__Your instructions__:
Every word of every entry must be retyped exactly.

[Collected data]
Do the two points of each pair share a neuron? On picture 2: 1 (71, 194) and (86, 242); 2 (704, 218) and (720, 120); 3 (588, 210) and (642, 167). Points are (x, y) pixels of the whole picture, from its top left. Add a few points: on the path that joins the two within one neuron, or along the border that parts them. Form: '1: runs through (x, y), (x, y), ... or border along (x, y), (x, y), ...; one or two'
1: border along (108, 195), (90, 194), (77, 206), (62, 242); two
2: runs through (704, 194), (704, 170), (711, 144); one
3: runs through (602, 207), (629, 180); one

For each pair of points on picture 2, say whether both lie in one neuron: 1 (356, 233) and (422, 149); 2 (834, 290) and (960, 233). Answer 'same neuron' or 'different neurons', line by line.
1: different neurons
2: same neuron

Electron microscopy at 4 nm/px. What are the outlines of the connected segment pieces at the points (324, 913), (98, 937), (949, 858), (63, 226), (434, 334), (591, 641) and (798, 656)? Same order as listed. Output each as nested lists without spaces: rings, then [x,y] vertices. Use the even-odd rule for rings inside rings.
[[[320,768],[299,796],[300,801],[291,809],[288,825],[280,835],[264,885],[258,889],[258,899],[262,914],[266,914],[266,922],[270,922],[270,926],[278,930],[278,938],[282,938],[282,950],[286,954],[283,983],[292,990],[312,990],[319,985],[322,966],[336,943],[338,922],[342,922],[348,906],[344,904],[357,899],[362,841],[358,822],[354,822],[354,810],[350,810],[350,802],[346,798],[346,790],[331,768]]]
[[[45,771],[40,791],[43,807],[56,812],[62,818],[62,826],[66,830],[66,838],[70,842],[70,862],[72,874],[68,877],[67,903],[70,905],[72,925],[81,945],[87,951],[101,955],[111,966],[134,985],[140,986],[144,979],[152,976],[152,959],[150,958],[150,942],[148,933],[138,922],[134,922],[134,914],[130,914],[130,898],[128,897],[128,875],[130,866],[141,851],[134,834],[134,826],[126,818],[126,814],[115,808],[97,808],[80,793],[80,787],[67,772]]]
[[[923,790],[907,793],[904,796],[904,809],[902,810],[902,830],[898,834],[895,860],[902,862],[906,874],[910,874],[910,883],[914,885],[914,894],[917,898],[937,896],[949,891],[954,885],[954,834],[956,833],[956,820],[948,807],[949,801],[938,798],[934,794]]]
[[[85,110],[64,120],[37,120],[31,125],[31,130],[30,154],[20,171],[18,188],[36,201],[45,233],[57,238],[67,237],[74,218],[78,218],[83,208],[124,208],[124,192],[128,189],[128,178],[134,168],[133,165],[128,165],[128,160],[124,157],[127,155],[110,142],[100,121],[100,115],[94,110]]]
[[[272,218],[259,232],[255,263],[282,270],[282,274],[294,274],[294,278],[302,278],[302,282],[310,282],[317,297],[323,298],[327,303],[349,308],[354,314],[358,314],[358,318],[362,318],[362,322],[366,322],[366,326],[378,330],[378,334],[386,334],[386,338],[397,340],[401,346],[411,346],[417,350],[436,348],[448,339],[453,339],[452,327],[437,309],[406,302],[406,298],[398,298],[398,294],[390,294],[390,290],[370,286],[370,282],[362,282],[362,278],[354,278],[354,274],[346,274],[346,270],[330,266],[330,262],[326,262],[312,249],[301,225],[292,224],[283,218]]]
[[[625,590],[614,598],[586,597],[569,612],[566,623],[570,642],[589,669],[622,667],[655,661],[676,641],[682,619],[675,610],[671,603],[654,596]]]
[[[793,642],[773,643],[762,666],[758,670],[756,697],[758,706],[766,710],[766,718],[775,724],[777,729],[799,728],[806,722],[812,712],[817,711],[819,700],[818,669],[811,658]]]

__Output below__:
Do the two points of each pair share a neuron? On picture 2: 1 (71, 194) and (86, 242); 2 (704, 218) and (720, 120); 3 (588, 210) and (642, 167). Points are (x, y) pixels of the whole picture, from its top left. Add a few points: on the path that joins the two within one neuron, or along the border that parts them. Form: '1: runs through (x, y), (x, y), ... or border along (x, y), (x, y), ...; one or two'
1: border along (108, 195), (90, 194), (77, 206), (62, 242); two
2: runs through (704, 194), (704, 170), (711, 144); one
3: runs through (602, 207), (629, 180); one

For each pair of points on picture 2, say whether both lie in one neuron: 1 (356, 233) and (422, 149); 2 (834, 290) and (960, 233). Answer 'same neuron' or 'different neurons', line by line.
1: different neurons
2: same neuron

Electron microscopy at 4 nm/px. What are the outlines of the connected segment pieces at the points (324, 913), (98, 937), (949, 858), (63, 226), (434, 334), (591, 641) and (798, 656)? Same order as listed. Output each as nested lists without spaces: rings, then [x,y] vertices. Use the even-odd rule for rings inside rings.
[[[320,768],[299,796],[300,801],[291,809],[288,825],[280,835],[264,885],[258,889],[258,899],[262,914],[266,914],[266,922],[270,922],[270,926],[278,930],[278,938],[282,938],[282,950],[286,954],[283,983],[292,990],[312,990],[319,985],[322,966],[336,943],[338,922],[342,922],[348,906],[344,904],[357,899],[362,841],[358,822],[354,822],[354,810],[350,810],[350,802],[346,798],[346,790],[331,768]]]
[[[45,771],[40,791],[43,807],[56,812],[62,818],[62,826],[66,830],[66,838],[70,842],[70,862],[72,874],[68,877],[67,903],[70,905],[72,925],[81,945],[87,951],[101,955],[111,966],[134,985],[140,986],[144,979],[152,976],[152,959],[150,958],[150,942],[148,933],[138,922],[134,922],[134,914],[130,914],[130,898],[128,897],[128,875],[130,866],[141,851],[134,834],[134,826],[126,818],[126,814],[115,808],[97,808],[80,793],[80,787],[67,772]]]
[[[923,790],[907,793],[904,796],[904,809],[902,810],[902,830],[898,834],[895,860],[902,862],[906,874],[910,874],[910,883],[914,885],[914,894],[917,898],[937,896],[949,891],[954,885],[954,834],[956,833],[956,820],[948,807],[949,801],[938,798],[934,794]]]
[[[85,110],[64,120],[37,120],[31,125],[31,130],[30,154],[20,171],[18,188],[36,201],[45,233],[57,238],[67,237],[74,218],[78,218],[83,208],[124,208],[124,192],[128,189],[128,178],[134,168],[133,165],[128,165],[128,160],[124,157],[127,155],[110,142],[100,121],[100,115],[94,110]]]
[[[272,218],[259,232],[255,263],[282,270],[282,274],[294,274],[294,278],[302,278],[302,282],[310,282],[317,297],[323,298],[327,303],[349,308],[354,314],[358,314],[358,318],[362,318],[362,322],[366,322],[366,326],[378,330],[378,334],[386,334],[386,338],[397,340],[401,346],[411,346],[417,350],[436,348],[448,339],[453,339],[452,327],[437,309],[406,302],[406,298],[398,298],[398,294],[390,294],[390,290],[370,286],[370,282],[362,282],[362,278],[354,278],[354,274],[346,274],[346,270],[330,266],[330,262],[326,262],[312,249],[301,225],[292,224],[283,218]]]
[[[625,590],[614,598],[586,597],[569,612],[566,623],[570,642],[589,669],[622,667],[655,661],[676,641],[682,619],[675,610],[671,603],[654,596]]]
[[[793,642],[773,643],[762,666],[758,670],[756,697],[758,706],[766,710],[766,718],[775,724],[777,729],[799,728],[806,722],[812,712],[817,711],[819,700],[818,669],[811,658]]]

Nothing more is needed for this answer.